East of Eden

Pipo Nguyen-duy’s “East of Eden” at Sam Lee Gallery is an exhibition of beautiful, large-format, staged color photographs that manage to be lyrical, sentimental, conceptual and narrative, all at the same time. A self-confessed response to the loss and rebirth of America’s Edenic status in the post-9/11 imagination, East of Eden is Nguyen-duy’s attempt to explore and rebuild the mythos of American exceptionalism. Taking his historical cues from the Hudson River Valley School’s use of the landscape to explore ideas of nationalism and optimism, Nguyen-duy presents us with landscapes that play out some of the fears, anxieties, and grief in our orange-alert consciousness.

Nguyen-duy’s theatrical scenes are firmly fixed in the tradition of staged photography. Their aim is not to reinvent or question the medium, but rather to use its narrative potential to tell us the kind of stories that we need to hear. The photographs hit home because they point out something that we already know, crystallizing our more obvious fears (like terrorists in the grass, or a child witnessing an explosion at the end of the earth), but also pointing to the possibility of a path of mourning and moving on.
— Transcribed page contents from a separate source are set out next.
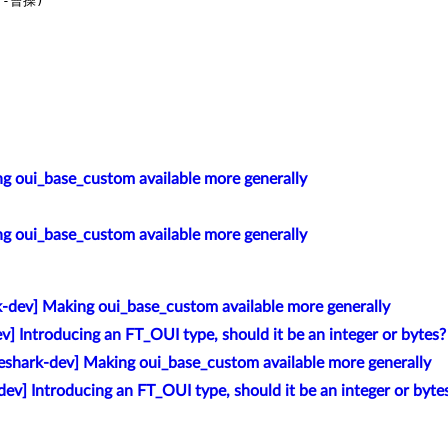
-曹操)

g oui_base_custom available more generally
g oui_base_custom available more generally
k-dev] Making oui_base_custom available more generally
v] Introducing an FT_OUI type, should it be an integer or bytes?
eshark-dev] Making oui_base_custom available more generally
ev] Introducing an FT_OUI type, should it be an integer or byte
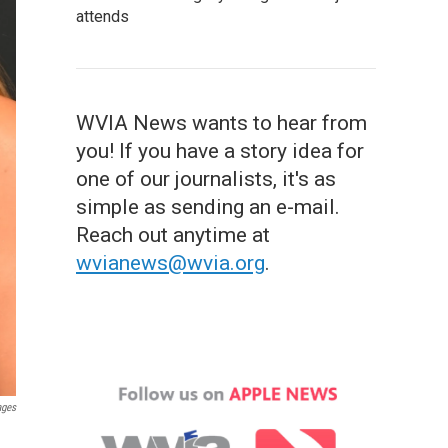
attends
WVIA News wants to hear from
you! If you have a story idea for
one of our journalists, it's as
simple as sending an e-mail.
Reach out anytime at
wvianews@wvia.org
.
ages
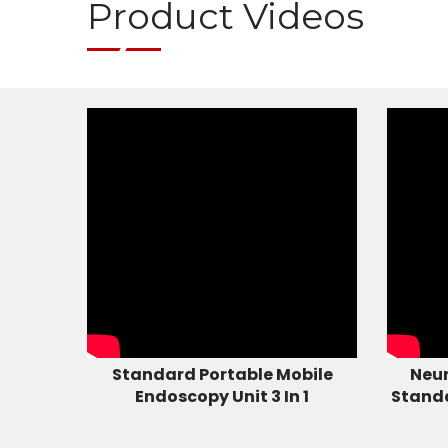
Product Videos
Standard Portable Mobile
Neur
Endoscopy Unit 3 In 1
Stand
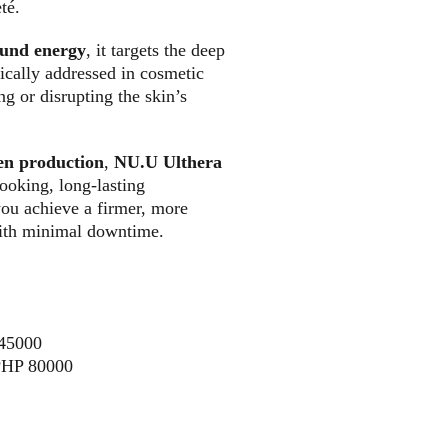
té. 
ound energy
, it targets the deep 
ically addressed in cosmetic 
g or disrupting the skin’s 
gen production
, 
NU.U Ulthera 
looking, long-lasting 
you achieve a firmer, more 
ith minimal downtime.
145000
PHP 80000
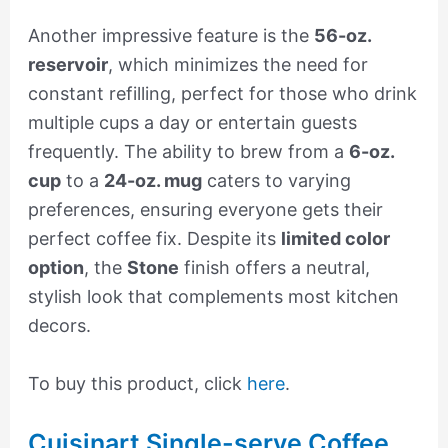
Another impressive feature is the
56-oz.
reservoir
, which minimizes the need for
constant refilling, perfect for those who drink
multiple cups a day or entertain guests
frequently. The ability to brew from a
6-oz.
cup
to a
24-oz. mug
caters to varying
preferences, ensuring everyone gets their
perfect coffee fix. Despite its
limited color
option
, the
Stone
finish offers a neutral,
stylish look that complements most kitchen
decors.
To buy this product, click
here
.
Cuisinart Single-serve Coffee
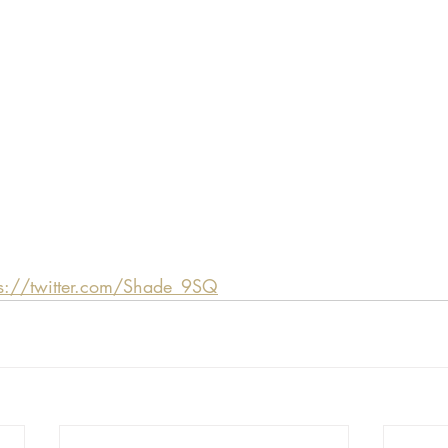
ps://twitter.com/Shade_9SQ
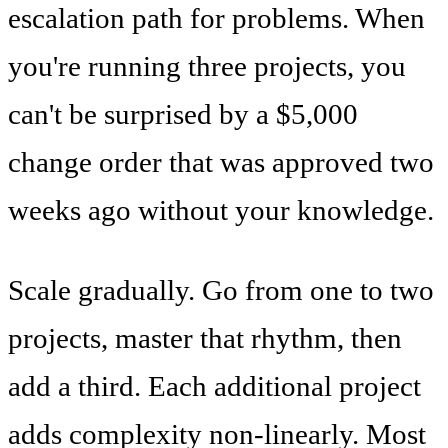
escalation path for problems. When
you're running three projects, you
can't be surprised by a $5,000
change order that was approved two
weeks ago without your knowledge.
Scale gradually. Go from one to two
projects, master that rhythm, then
add a third. Each additional project
adds complexity non-linearly. Most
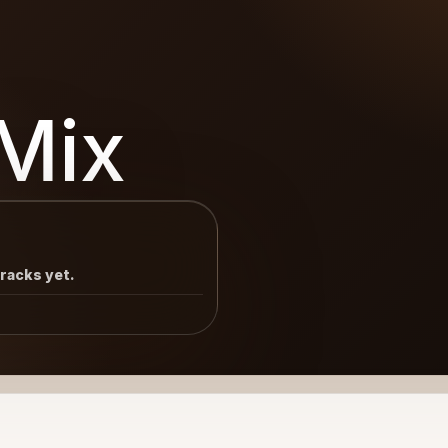
Mix
tracks yet.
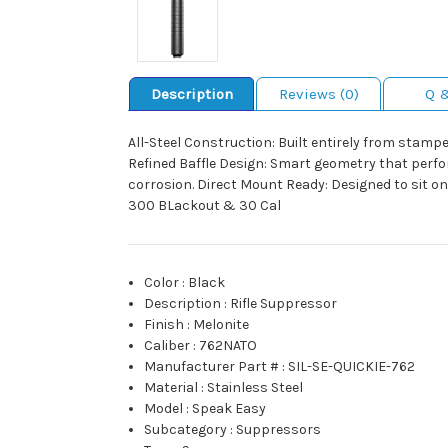
Description
Reviews (0)
Q 
All-Steel Construction: Built entirely from stamp
Refined Baffle Design: Smart geometry that perfo
corrosion. Direct Mount Ready: Designed to sit o
300 BLackout & 30 Cal
Color
:
Black
Description
:
Rifle Suppressor
Finish
:
Melonite
Caliber
:
762NATO
Manufacturer Part #
:
SIL-SE-QUICKIE-762
Material
:
Stainless Steel
Model
:
Speak Easy
Subcategory
:
Suppressors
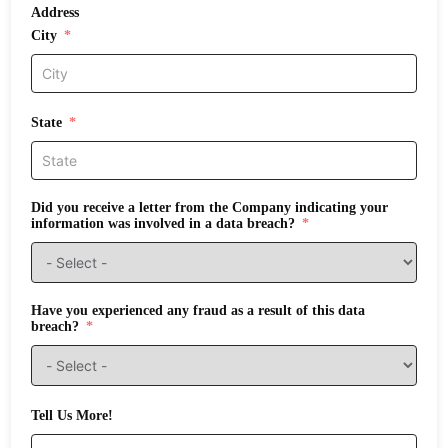
Address
City
State
Did you receive a letter from the Company indicating your
information was involved in a data breach?
Have you experienced any fraud as a result of this data
breach?
Tell Us More!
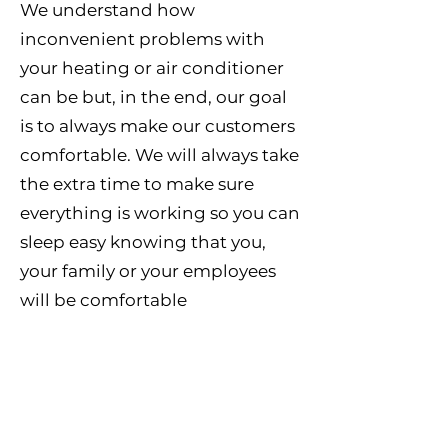
We understand how
inconvenient problems with
your heating or air conditioner
can be but, in the end, our goal
is to always make our customers
comfortable. We will always take
the extra time to make sure
everything is working so you can
sleep easy knowing that you,
your family or your employees
will be comfortable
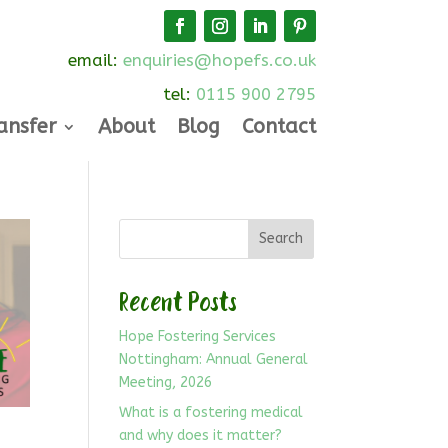
email:
enquiries@hopefs.co.uk
tel:
0115 900 2795
ansfer
About
Blog
Contact
Search
Recent Posts
Hope Fostering Services
Nottingham: Annual General
Meeting, 2026
What is a fostering medical
and why does it matter?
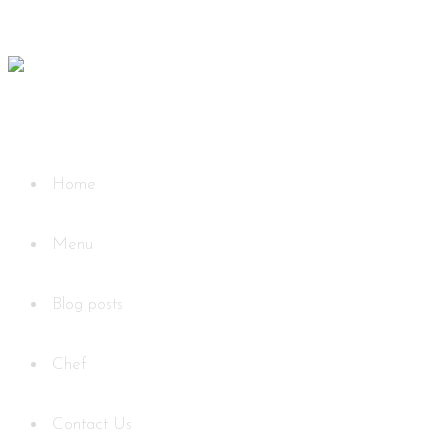
Home
Menu
Blog posts
Chef
Contact Us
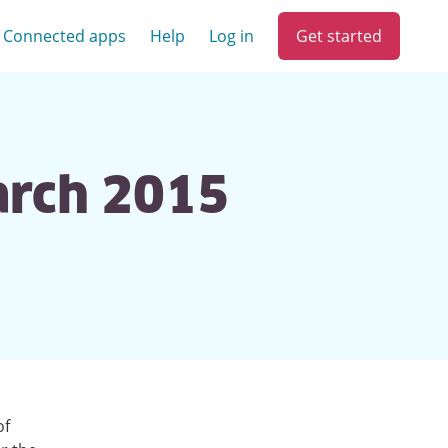
Get started
Connected apps
Help
Log in
arch 2015
of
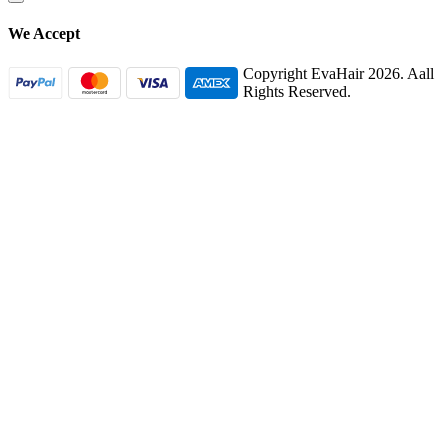
We Accept
Copyright EvaHair 2026. Aall
Rights Reserved.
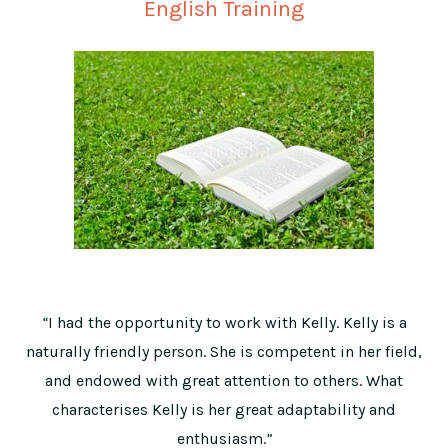
English Training
“
I had the opportunity to work with Kelly. Kelly is a
naturally friendly person. She is competent in her field,
and endowed with great attention to others. What
characterises Kelly is her great adaptability and
enthusiasm.
”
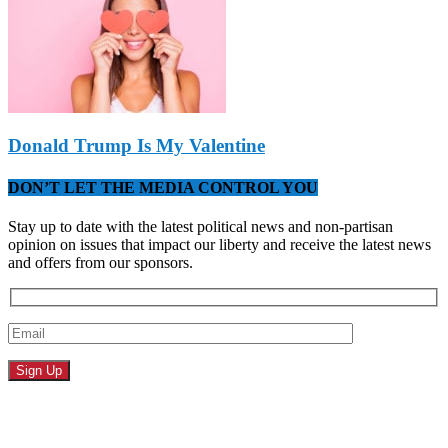
Donald Trump Is My Valentine
DON’T LET THE MEDIA CONTROL YOU
Stay up to date with the latest political news and non-partisan
opinion on issues that impact our liberty and receive the latest news
and offers from our sponsors.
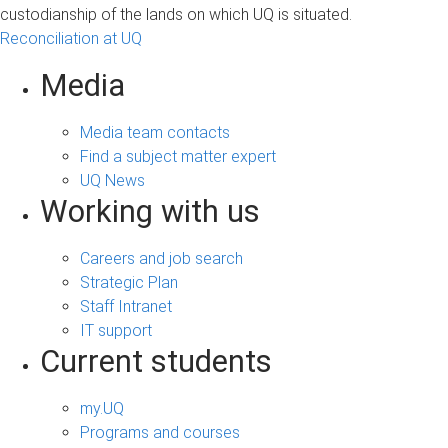
custodianship of the lands on which UQ is situated.
Reconciliation at UQ
Media
Media team contacts
Find a subject matter expert
UQ News
Working with us
Careers and job search
Strategic Plan
Staff Intranet
IT support
Current students
my.UQ
Programs and courses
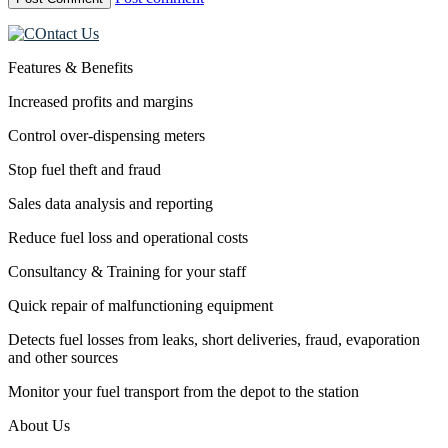
Features & Benefits
Increased profits and margins
Control over-dispensing meters
Stop fuel theft and fraud
Sales data analysis and reporting
Reduce fuel loss and operational costs
Consultancy & Training for your staff
Quick repair of malfunctioning equipment
Detects fuel losses from leaks, short deliveries, fraud, evaporation
and other sources
Monitor your fuel transport from the depot to the station
About Us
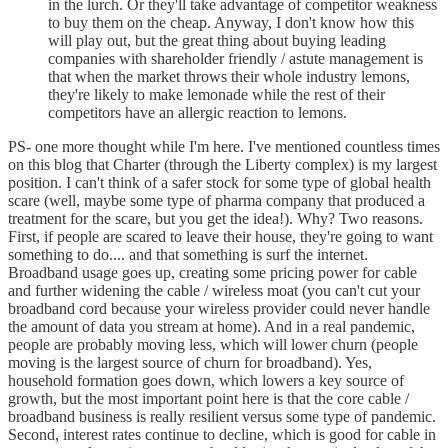
in the lurch. Or they'll take advantage of competitor weakness
to buy them on the cheap. Anyway, I don't know how this
will play out, but the great thing about buying leading
companies with shareholder friendly / astute management is
that when the market throws their whole industry lemons,
they're likely to make lemonade while the rest of their
competitors have an allergic reaction to lemons.
PS- one more thought while I'm here. I've mentioned countless times
on this blog that Charter (through the Liberty complex) is my largest
position. I can't think of a safer stock for some type of global health
scare (well, maybe some type of pharma company that produced a
treatment for the scare, but you get the idea!). Why? Two reasons.
First, if people are scared to leave their house, they're going to want
something to do.... and that something is surf the internet.
Broadband usage goes up, creating some pricing power for cable
and further widening the cable / wireless moat (you can't cut your
broadband cord because your wireless provider could never handle
the amount of data you stream at home). And in a real pandemic,
people are probably moving less, which will lower churn (people
moving is the largest source of churn for broadband). Yes,
household formation goes down, which lowers a key source of
growth, but the most important point here is that the core cable /
broadband business is really resilient versus some type of pandemic.
Second, interest rates continue to decline, which is good for cable in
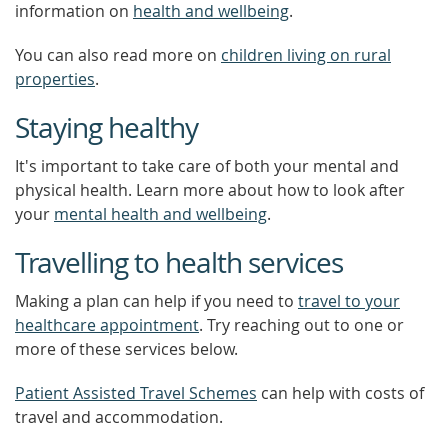
information on
health and wellbeing
.
You can also read more on
children living on rural
properties
.
Staying healthy
It's important to take care of both your mental and
physical health. Learn more about how to look after
your
mental health and wellbeing
.
Travelling to health services
Making a plan can help if you need to
travel to your
healthcare appointment
. Try reaching out to one or
more of these services below.
Patient Assisted Travel Schemes
can help with costs of
travel and accommodation.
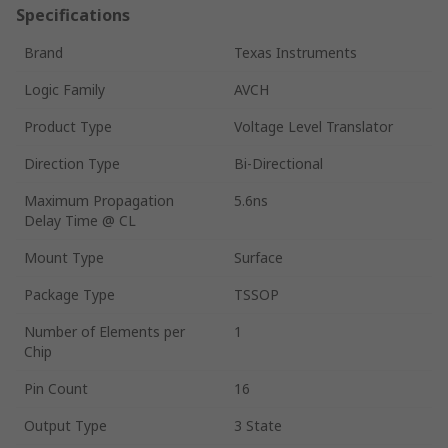
Specifications
Brand
Texas Instruments
Logic Family
AVCH
Product Type
Voltage Level Translator
Direction Type
Bi-Directional
Maximum Propagation
5.6ns
Delay Time @ CL
Mount Type
Surface
Package Type
TSSOP
Number of Elements per
1
Chip
Pin Count
16
Output Type
3 State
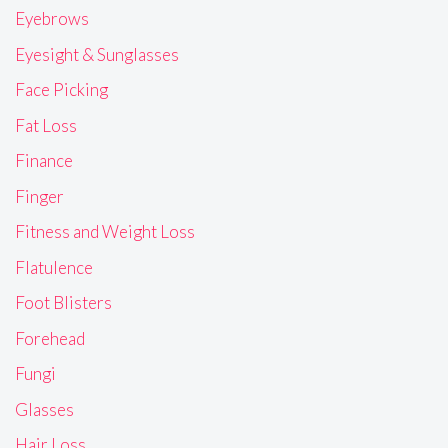
Eyebrows
Eyesight & Sunglasses
Face Picking
Fat Loss
Finance
Finger
Fitness and Weight Loss
Flatulence
Foot Blisters
Forehead
Fungi
Glasses
Hair Loss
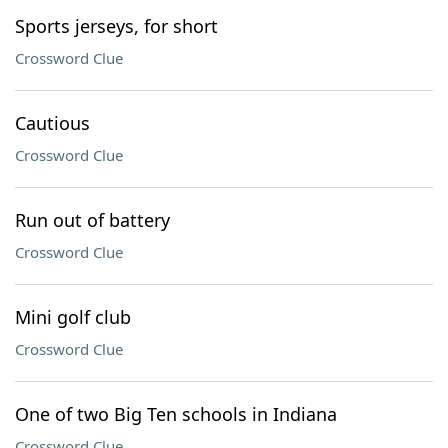
Sports jerseys, for short
Crossword Clue
Cautious
Crossword Clue
Run out of battery
Crossword Clue
Mini golf club
Crossword Clue
One of two Big Ten schools in Indiana
Crossword Clue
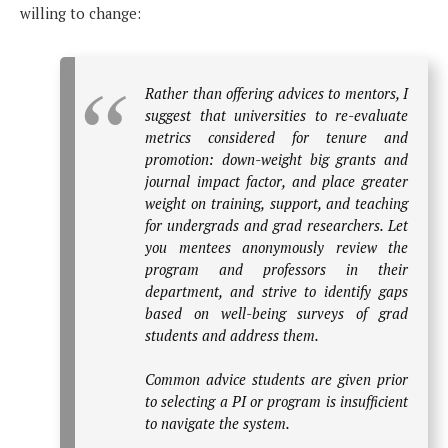
willing to change:
Rather than offering advices to mentors, I
suggest that universities to re-evaluate
metrics considered for tenure and
promotion: down-weight big grants and
journal impact factor, and place greater
weight on training, support, and teaching
for undergrads and grad researchers. Let
you mentees anonymously review the
program and professors in their
department, and strive to identify gaps
based on well-being surveys of grad
students and address them.
Common advice students are given prior
to selecting a PI or program is insufficient
to navigate the system.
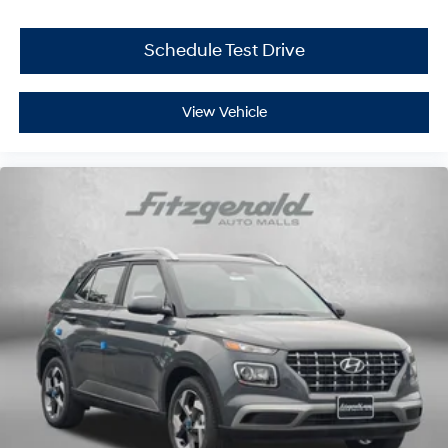
Schedule Test Drive
View Vehicle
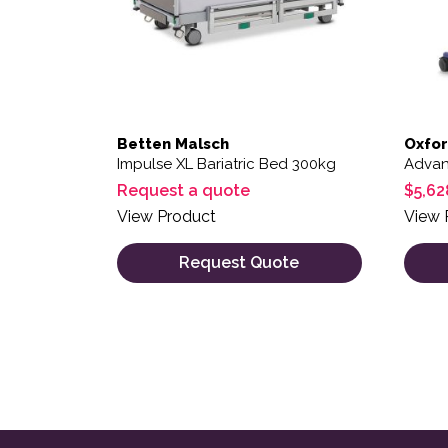
Betten Malsch
Oxfo
Impulse XL Bariatric Bed 300kg
Advanc
Request a quote
$
5,62
View Product
View 
Request Quote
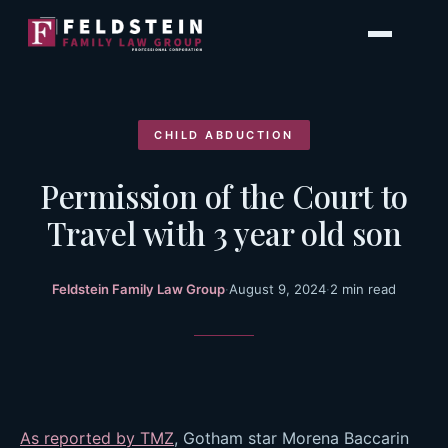
Skip
to
content
CHILD ABDUCTION
Permission of the Court to
Travel with 3 year old son
Feldstein Family Law Group
·
August 9, 2024
·
2 min read
As reported by TMZ
, Gotham star Morena Baccarin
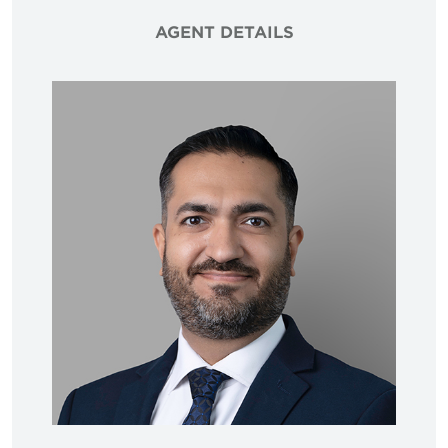
AGENT DETAILS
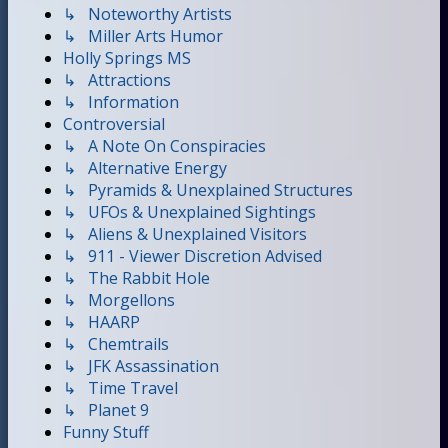
↳ Noteworthy Artists
↳ Miller Arts Humor
Holly Springs MS
↳ Attractions
↳ Information
Controversial
↳ A Note On Conspiracies
↳ Alternative Energy
↳ Pyramids & Unexplained Structures
↳ UFOs & Unexplained Sightings
↳ Aliens & Unexplained Visitors
↳ 911 - Viewer Discretion Advised
↳ The Rabbit Hole
↳ Morgellons
↳ HAARP
↳ Chemtrails
↳ JFK Assassination
↳ Time Travel
↳ Planet 9
Funny Stuff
East of Eden presents an assortment of images on terrorism, the traumatic and the everyday. These staged photographs do not attempt to mimic reality, choosing instead to dwell in the theatrical world of make-believe. “Mountain Fire” evokes every disaster movie Hollywood has ever produced. “Pumpkin Field” and “Lazy Boy” are achingly beautiful landscapes that bring to mind the nature-as-enemy genre of horror films (there’s something evil in that water/pumpkin field/forest). But not all of the photographs are filmic; in fact most have painterly composition. For example, in “Marching Band,” a dozen bedraggled marching band members sit on the edge of a riverbank. Rather than marching, or even playing their instruments, they sit in somber contemplation, never more isolated than when in a crowd.
“Swordsmen” and “Walk Home” seem emblematic of the work’s themes. In “Swordsmen,” a group of white-clad, masked fencers thrust, parry, fall, and help each other up in a snow-covered wood. They fight, but in a controlled way, with rules.

It’s a fantasy of benign, regulated aggression that I appreciate, one that is so laughably the opposite of the terror to which “East of Eden” responds, that I can only see it as a tongue-in-cheek, self-aware longing for a world where differences are settled in plain sight, according to a common set of rules, and with sportsman-like camaraderie. “Walk Home” is both an ending and a beginning, the proverbial walk of shame home after a one-night-stand, still clad in last night’s party clothes. There is shame here, but also hope, anticipation, and excitement at the effulgent possibilities in the day ahead. Optimism in the face of ignominy, the desire for order and honor instead of chaos and disorder-Nguyen-duy presents a fantasy for us that is not quite, but just east of paradise.